Sunday, February 07, 2010

Turtle Art - higher ceiling


A good learning environment for self-directed learning has a low entry, wide walls and high ceiling. That is, it is easy for beginners, can facilitate a wide range of creative efforts and is unrestricted in top end complexity.

Turtle Art for the Sugar operating system started out as a nice little, Logo like, drawing package
for young learners. Its Turtle and Pen pallets allowed young learners to draw geometric shapes, solve problems and learn a bit about geometry and logic.

Its Scratch like interlocking program blocks made programming foolproof.

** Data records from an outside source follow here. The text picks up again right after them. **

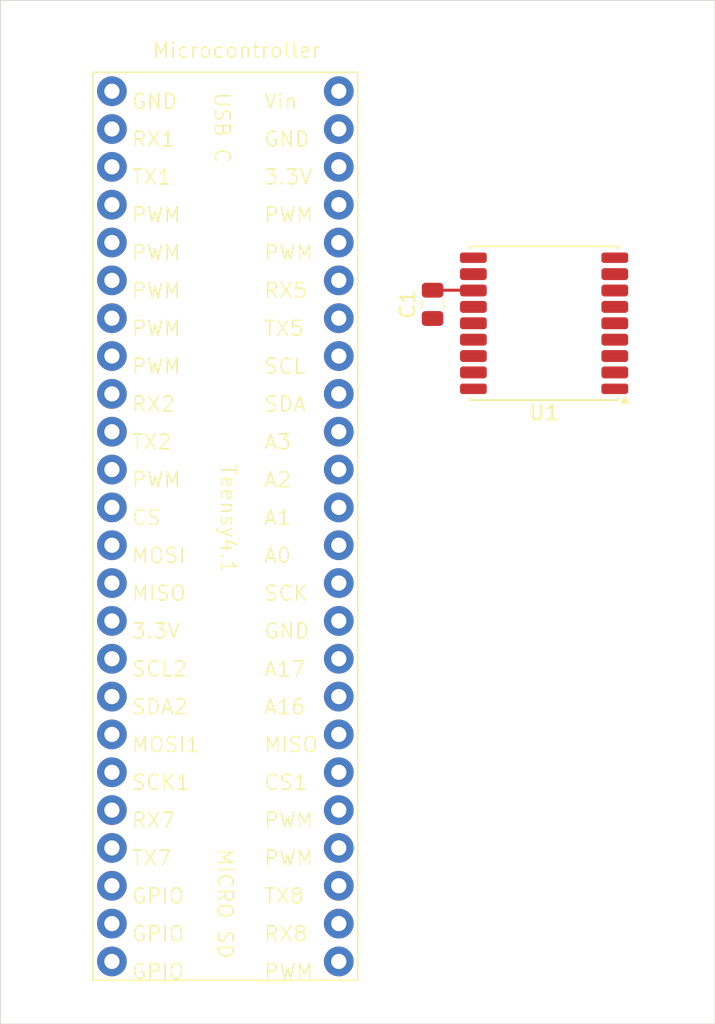
<source format=kicad_pcb>
(kicad_pcb
	(version 20241229)
	(generator "pcbnew")
	(generator_version "9.0")
	(general
		(thickness 1.6)
		(legacy_teardrops no)
	)
	(paper "A4")
	(layers
		(0 "F.Cu" signal)
		(2 "B.Cu" signal)
		(9 "F.Adhes" user "F.Adhesive")
		(11 "B.Adhes" user "B.Adhesive")
		(13 "F.Paste" user)
		(15 "B.Paste" user)
		(5 "F.SilkS" user "F.Silkscreen")
		(7 "B.SilkS" user "B.Silkscreen")
		(1 "F.Mask" user)
		(3 "B.Mask" user)
		(17 "Dwgs.User" user "User.Drawings")
		(19 "Cmts.User" user "User.Comments")
		(21 "Eco1.User" user "User.Eco1")
		(23 "Eco2.User" user "User.Eco2")
		(25 "Edge.Cuts" user)
		(27 "Margin" user)
		(31 "F.CrtYd" user "F.Courtyard")
		(29 "B.CrtYd" user "B.Courtyard")
		(35 "F.Fab" user)
		(33 "B.Fab" user)
		(39 "User.1" user)
		(41 "User.2" user)
		(43 "User.3" user)
		(45 "User.4" user)
	)
	(setup
		(pad_to_mask_clearance 0)
		(allow_soldermask_bridges_in_footprints no)
		(tenting front back)
		(pcbplotparams
			(layerselection 0x00000000_00000000_55555555_5755f5ff)
			(plot_on_all_layers_selection 0x00000000_00000000_00000000_00000000)
			(disableapertmacros no)
			(usegerberextensions no)
			(usegerberattributes yes)
			(usegerberadvancedattributes yes)
			(creategerberjobfile yes)
			(dashed_line_dash_ratio 12.000000)
			(dashed_line_gap_ratio 3.000000)
			(svgprecision 4)
			(plotframeref no)
			(mode 1)
			(useauxorigin no)
			(hpglpennumber 1)
			(hpglpenspeed 20)
			(hpglpendiameter 15.000000)
			(pdf_front_fp_property_popups yes)
			(pdf_back_fp_property_popups yes)
			(pdf_metadata yes)
			(pdf_single_document no)
			(dxfpolygonmode yes)
			(dxfimperialunits yes)
			(dxfusepcbnewfont yes)
			(psnegative no)
			(psa4output no)
			(plot_black_and_white yes)
			(sketchpadsonfab no)
			(plotpadnumbers no)
			(hidednponfab no)
			(sketchdnponfab yes)
			(crossoutdnponfab yes)
			(subtractmaskfromsilk no)
			(outputformat 1)
			(mirror no)
			(drillshape 1)
			(scaleselection 1)
			(outputdirectory "")
		)
	)
	(net 0 "")
	(net 1 "+3.3V")
	(net 2 "GND")
	(net 3 "unconnected-(Teensy4.1-MOSI1-Pad26)")
	(net 4 "unconnected-(Teensy4.1-GPIO-Pad32)")
	(net 5 "unconnected-(Teensy4.1-TX2-Pad8)")
	(net 6 "unconnected-(Teensy4.1-A17-Pad41)")
	(net 7 "unconnected-(Teensy4.1-MISO-Pad12)")
	(net 8 "unconnected-(Teensy4.1-A2-Pad16)")
	(net 9 "unconnected-(Teensy4.1-SCK-Pad13)")
	(net 10 "unconnected-(Teensy4.1-A0-Pad14)")
	(net 11 "unconnected-(Teensy4.1-PWM-Pad5)")
	(net 12 "unconnected-(Teensy4.1-RX1-Pad0)")
	(net 13 "unconnected-(Teensy4.1-RX8-Pad34)")
	(net 14 "unconnected-(Teensy4.1-PWM-Pad2)")
	(net 15 "unconnected-(Teensy4.1-RX7-Pad28)")
	(net 16 "unconnected-(Teensy4.1-GPIO-Pad30)")
	(net 17 "unconnected-(Teensy4.1-MISO1-Pad39)")
	(net 18 "unconnected-(Teensy4.1-SCK1-Pad27)")
	(net 19 "unconnected-(Teensy4.1-GPIO-Pad31)")
	(net 20 "unconnected-(Teensy4.1-TX7-Pad29)")
	(net 21 "unconnected-(Teensy4.1-GND-PadG2)")
	(net 22 "SCL")
	(net 23 "unconnected-(Teensy4.1-PWM-Pad9)")
	(net 24 "unconnected-(Teensy4.1-A3-Pad17)")
	(net 25 "unconnected-(Teensy4.1-TX5-Pad20)")
	(net 26 "unconnected-(Teensy4.1-CS-Pad10)")
	(net 27 "unconnected-(Teensy4.1-3.3V-Pad3V)")
	(net 28 "unconnected-(Teensy4.1-PWM-Pad23)")
	(net 29 "unconnected-(Teensy4.1-PWM-Pad37)")
	(net 30 "unconnected-(Teensy4.1-PWM-Pad3)")
	(net 31 "unconnected-(Teensy4.1-PWM-Pad6)")
	(net 32 "unconnected-(Teensy4.1-PWM-Pad33)")
	(net 33 "unconnected-(Teensy4.1-SDA2-Pad25)")
	(net 34 "unconnected-(Teensy4.1-SCL2-Pad24)")
	(net 35 "unconnected-(Teensy4.1-TX1-Pad1)")
	(net 36 "unconnected-(Teensy4.1-TX8-Pad35)")
	(net 37 "unconnected-(Teensy4.1-RX5-Pad21)")
	(net 38 "unconnected-(Teensy4.1-A1-Pad15)")
	(net 39 "SDA")
	(net 40 "unconnected-(Teensy4.1-MOSI-Pad11)")
	(net 41 "unconnected-(Teensy4.1-PWM-Pad36)")
	(net 42 "unconnected-(Teensy4.1-A16-Pad40)")
	(net 43 "unconnected-(Teensy4.1-PWM-Pad22)")
	(net 44 "unconnected-(Teensy4.1-CS1-Pad38)")
	(net 45 "unconnected-(Teensy4.1-RX2-Pad7)")
	(net 46 "unconnected-(Teensy4.1-PWM-Pad4)")
	(net 47 "unconnected-(U1-VCC_RF-Pad14)")
	(net 48 "Net-(AE1-A)")
	(net 49 "unconnected-(U1-RXD-Pad3)")
	(net 50 "unconnected-(U1-~{SAFEBOOT}-Pad18)")
	(net 51 "unconnected-(U1-VIO_SEL-Pad15)")
	(net 52 "unconnected-(U1-LNA_EN-Pad13)")
	(net 53 "unconnected-(U1-~{RESET}-Pad9)")
	(net 54 "unconnected-(U1-TIMEPULSE-Pad4)")
	(net 55 "unconnected-(U1-EXTINT-Pad5)")
	(net 56 "unconnected-(U1-TXD-Pad2)")
	(net 57 "unconnected-(U1-V_BCKP-Pad6)")
	(footprint "RF_GPS:ublox_MAX" (layer "F.Cu") (at 141.554 90.637 180))
	(footprint "my_footprint_library:teensy" (layer "F.Cu") (at 120.142 104.267))
	(footprint "Capacitor_SMD:C_0805_2012Metric" (layer "F.Cu") (at 134.061 89.367 90))
	(gr_rect
		(start 105.029 68.961)
		(end 153.035 137.668)
		(stroke
			(width 0.05)
			(type default)
		)
		(fill no)
		(layer "Edge.Cuts")
		(uuid "e5f79d94-2bc8-4b32-91f5-03f79f27bcdd")
	)
	(gr_text "Microcontroller\n"
		(at 115.189 72.898 0)
		(layer "F.SilkS")
		(uuid "e9c15c98-00ac-40eb-9ad8-b7721f56d0c8")
		(effects
			(font
				(size 1 1)
				(thickness 0.1)
			)
			(justify left bottom)
		)
	)
	(segment
		(start 134.061 88.417)
		(end 136.784 88.417)
		(width 0.2)
		(layer "F.Cu")
		(net 2)
		(uuid "3fd2ec35-2c75-4365-a1c7-300deb52f9f8")
	)
	(segment
		(start 136.784 88.417)
		(end 136.804 88.437)
		(width 0.2)
		(layer "F.Cu")
		(net 2)
		(uuid "63393346-ff0f-44c2-8c07-180beef1e94e")
	)
	(embedded_fonts no)
)

</source>
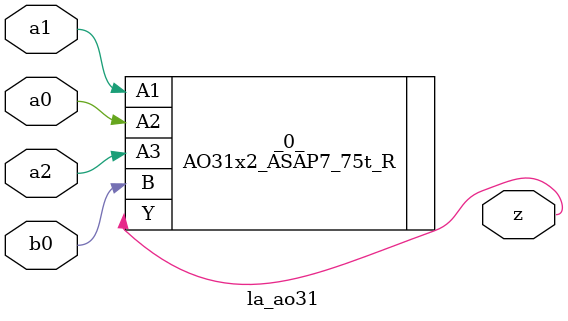
<source format=v>

/* Generated by Yosys 0.44 (git sha1 80ba43d26, g++ 11.4.0-1ubuntu1~22.04 -fPIC -O3) */

(* top =  1  *)
(* src = "inputs/la_ao31.v:10.1-22.10" *)
module la_ao31 (
    a0,
    a1,
    a2,
    b0,
    z
);
  (* src = "inputs/la_ao31.v:13.12-13.14" *)
  input a0;
  wire a0;
  (* src = "inputs/la_ao31.v:14.12-14.14" *)
  input a1;
  wire a1;
  (* src = "inputs/la_ao31.v:15.12-15.14" *)
  input a2;
  wire a2;
  (* src = "inputs/la_ao31.v:16.12-16.14" *)
  input b0;
  wire b0;
  (* src = "inputs/la_ao31.v:17.12-17.13" *)
  output z;
  wire z;
  AO31x2_ASAP7_75t_R _0_ (
      .A1(a1),
      .A2(a0),
      .A3(a2),
      .B (b0),
      .Y (z)
  );
endmodule

</source>
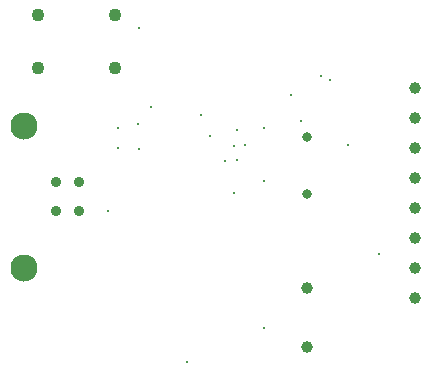
<source format=gbr>
%TF.GenerationSoftware,KiCad,Pcbnew,8.0.3*%
%TF.CreationDate,2024-07-10T12:56:30+05:30*%
%TF.ProjectId,Project_Rfid,50726f6a-6563-4745-9f52-6669642e6b69,rev?*%
%TF.SameCoordinates,Original*%
%TF.FileFunction,Plated,1,2,PTH,Drill*%
%TF.FilePolarity,Positive*%
%FSLAX46Y46*%
G04 Gerber Fmt 4.6, Leading zero omitted, Abs format (unit mm)*
G04 Created by KiCad (PCBNEW 8.0.3) date 2024-07-10 12:56:30*
%MOMM*%
%LPD*%
G01*
G04 APERTURE LIST*
%TA.AperFunction,ViaDrill*%
%ADD10C,0.300000*%
%TD*%
%TA.AperFunction,ComponentDrill*%
%ADD11C,0.800000*%
%TD*%
%TA.AperFunction,ComponentDrill*%
%ADD12C,0.900000*%
%TD*%
%TA.AperFunction,ComponentDrill*%
%ADD13C,1.000000*%
%TD*%
%TA.AperFunction,ComponentDrill*%
%ADD14C,1.100000*%
%TD*%
%TA.AperFunction,ComponentDrill*%
%ADD15C,2.300000*%
%TD*%
G04 APERTURE END LIST*
D10*
X128270000Y-112191000D03*
X129108531Y-106802590D03*
X129159000Y-105156000D03*
X130810000Y-104775000D03*
X130937000Y-96647000D03*
X130937000Y-106934000D03*
X131953000Y-103378000D03*
X135001000Y-124968000D03*
X136144000Y-104013000D03*
X136906000Y-105791000D03*
X138176000Y-107915000D03*
X138938000Y-106680000D03*
X138938000Y-110617000D03*
X139179000Y-107857151D03*
X139192000Y-105283000D03*
X139870265Y-106596265D03*
X141478000Y-105156000D03*
X141478000Y-109601000D03*
X141478000Y-122047000D03*
X143764000Y-102362000D03*
X144653000Y-104521000D03*
X146316000Y-100711000D03*
X147066000Y-101092000D03*
X148590000Y-106553000D03*
X151257000Y-115824000D03*
D11*
%TO.C,Y1*%
X145161000Y-105864000D03*
X145161000Y-110744000D03*
D12*
%TO.C,J2*%
X123872000Y-109691000D03*
X123872000Y-112191000D03*
X125872000Y-109691000D03*
X125872000Y-112191000D03*
D13*
%TO.C,BZ1*%
X145161000Y-118655785D03*
X145161000Y-123655785D03*
%TO.C,J1*%
X154305000Y-101727000D03*
X154305000Y-104267000D03*
X154305000Y-106807000D03*
X154305000Y-109347000D03*
X154305000Y-111887000D03*
X154305000Y-114427000D03*
X154305000Y-116967000D03*
X154305000Y-119507000D03*
D14*
%TO.C,SW1*%
X122405000Y-95576000D03*
X122405000Y-100076000D03*
X128905000Y-95576000D03*
X128905000Y-100076000D03*
D15*
%TO.C,J2*%
X121172000Y-104921000D03*
X121172000Y-116961000D03*
M02*

</source>
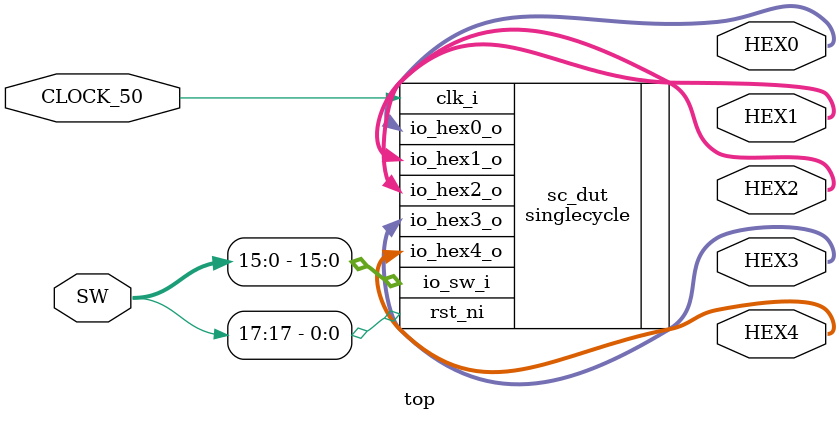
<source format=sv>
module top (
	input logic CLOCK_50,
	input logic [17:0] SW,
	
	output logic [6:0] HEX0,
	output logic [6:0] HEX1,
	output logic [6:0] HEX2,
	output logic [6:0] HEX3,
	output logic [6:0] HEX4
);

singlecycle sc_dut(
	.clk_i		(CLOCK_50),
	.rst_ni		(SW[17]),
	.io_sw_i		(SW[15:0]),
	.io_hex0_o	(HEX0),
	.io_hex1_o	(HEX1),
	.io_hex2_o	(HEX2),
	.io_hex3_o	(HEX3),
	.io_hex4_o	(HEX4)
);

endmodule: top
</source>
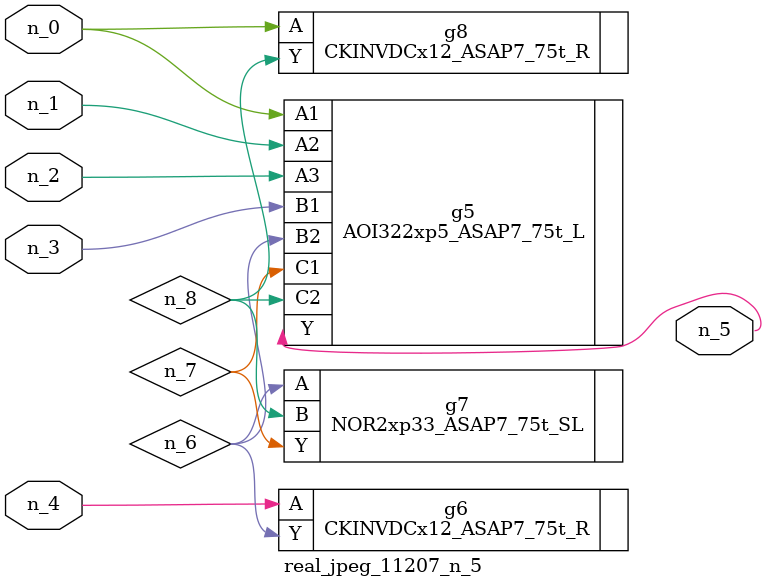
<source format=v>
module real_jpeg_11207_n_5 (n_4, n_0, n_1, n_2, n_3, n_5);

input n_4;
input n_0;
input n_1;
input n_2;
input n_3;

output n_5;

wire n_8;
wire n_6;
wire n_7;

AOI322xp5_ASAP7_75t_L g5 ( 
.A1(n_0),
.A2(n_1),
.A3(n_2),
.B1(n_3),
.B2(n_6),
.C1(n_7),
.C2(n_8),
.Y(n_5)
);

CKINVDCx12_ASAP7_75t_R g8 ( 
.A(n_0),
.Y(n_8)
);

CKINVDCx12_ASAP7_75t_R g6 ( 
.A(n_4),
.Y(n_6)
);

NOR2xp33_ASAP7_75t_SL g7 ( 
.A(n_6),
.B(n_8),
.Y(n_7)
);


endmodule
</source>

Maybe a year ago, Walter Bender introduced the Portfolio pallet, which allows the integration of multimedia into this simple programming language. This extended the use of Turtle Art into literacy activities.

Python programmable blocks were also added, this extended the ceiling, there was no effective limit to the top end functionality. There is however a big leap from drag and drop progam blocks to object oriented Python which limits the usefulness of these blocks.

Recently Walter and Raúl Gutiérrez Segalés have done a major rewrite of Turtle Art, the pre-release version (at the time of writing), version 83 is here. Variable names and block stack (subroutine) names are now themselves variables. These variables can be numeric or string and the + operator can concatenate both data types. This greatly increases the power of Turtle Art while staying with familiar drag and drop block programming.

The program shown above above creates a 10x10 array of variables. The variable "index" contains a string RnCm where n and m are the row and column. The variable "index" is used to name 100 variables named R1C1 to R10C10 which have the value Row x Column stored in them.

A variable "subroutine" or stack name is also used. On the first pass, "runarray" calls stack "doit" to create the array and initialise the array values on the second pass it calls stack "printit" to display the array values.

Now a wide range of sophisticated programming is possible. For example, Turtle Art could compute fractals but the slow execution of the underling Python interpreted language is a major limitation.